Passage to read:
******

Hamilton Brown Shoe Factory

Formerly Security School Shoe Factory
Formerly American Lady Factory
Formerly Rothschild Brothers Hat Factory
1903
Updated July 2026
About

The seven-story red brick factory at the northeast corner of Olive and Twenty-First is the Taylor office at its most abstract. Its elevations — three bays on Olive, seven on Twenty-First — follow a base-body-crown organization, with ground-floor cast iron piers whose capitals are geometric rather than classical. Brick piers rise five stories and flow into corbeled courses that only suggest keystones; recessed brick rectangles stand in for ornamental spandrels; courses of rose terra cotta with dentils divide the composition. The NRHP nomination attributes the abstract detailing to Oscar Enders, Taylor's chief designer, and calls the building one of the office's designs least tied to historical precedent.

******

Can you repeat the factory description word for word, beginning at the words that contain "Hamilton Brown Shoe" and stopping after "to historical precedent."?

[Lines of pictured people or hands with joints]
******

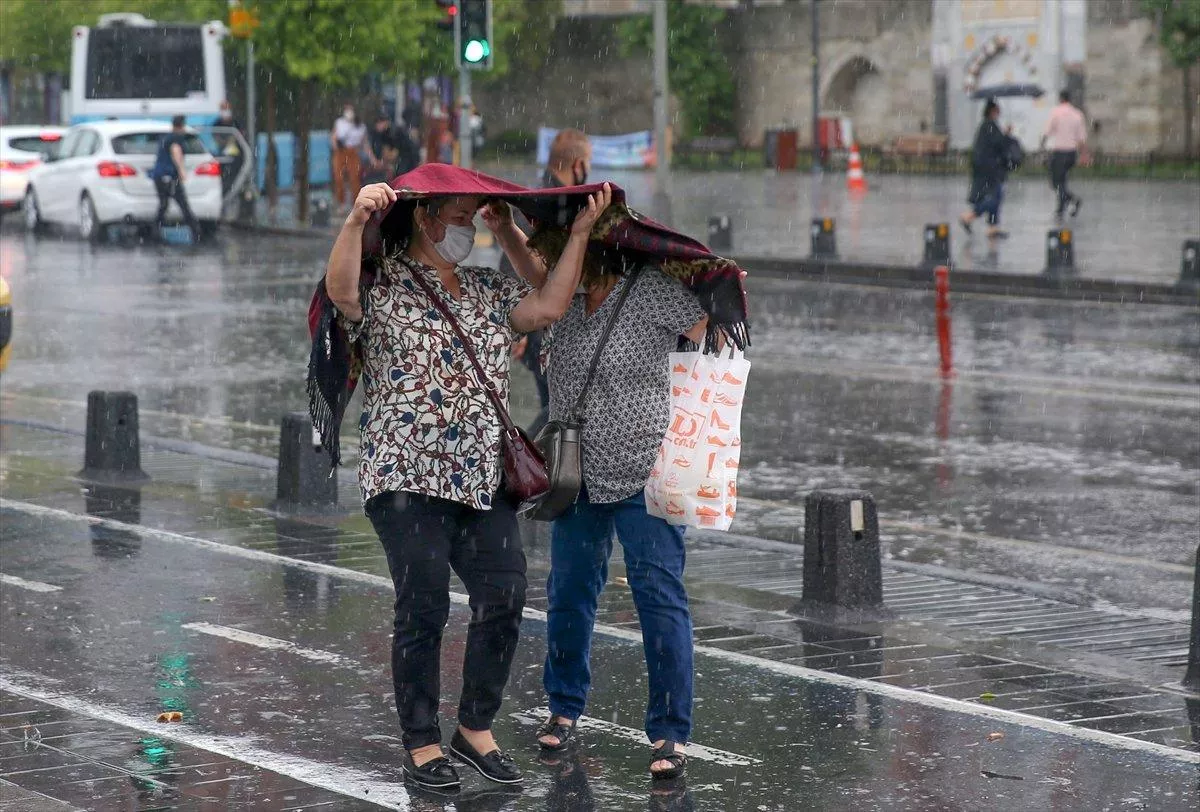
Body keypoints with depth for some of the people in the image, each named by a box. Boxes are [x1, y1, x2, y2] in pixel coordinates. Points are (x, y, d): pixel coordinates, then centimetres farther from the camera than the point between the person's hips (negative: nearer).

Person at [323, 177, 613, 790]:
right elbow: (341, 290, -21)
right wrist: (357, 221, -36)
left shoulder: (488, 290, 19)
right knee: (424, 608, -4)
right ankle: (421, 742, 8)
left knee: (504, 599, -1)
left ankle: (475, 728, 15)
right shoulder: (382, 284, -1)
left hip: (484, 479, 6)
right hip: (408, 478, -6)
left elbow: (548, 307, 8)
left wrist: (581, 231, 6)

******

Written solution:
Hamilton Brown Shoe Factory

Formerly Security School Shoe Factory
Formerly American Lady Factory
Formerly Rothschild Brothers Hat Factory
1903
Updated July 2026
About

The seven-story red brick factory at the northeast corner of Olive and Twenty-First is the Taylor office at its most abstract. Its elevations — three bays on Olive, seven on Twenty-First — follow a base-body-crown organization, with ground-floor cast iron piers whose capitals are geometric rather than classical. Brick piers rise five stories and flow into corbeled courses that only suggest keystones; recessed brick rectangles stand in for ornamental spandrels; courses of rose terra cotta with dentils divide the composition. The NRHP nomination attributes the abstract detailing to Oscar Enders, Taylor's chief designer, and calls the building one of the office's designs least tied to historical precedent.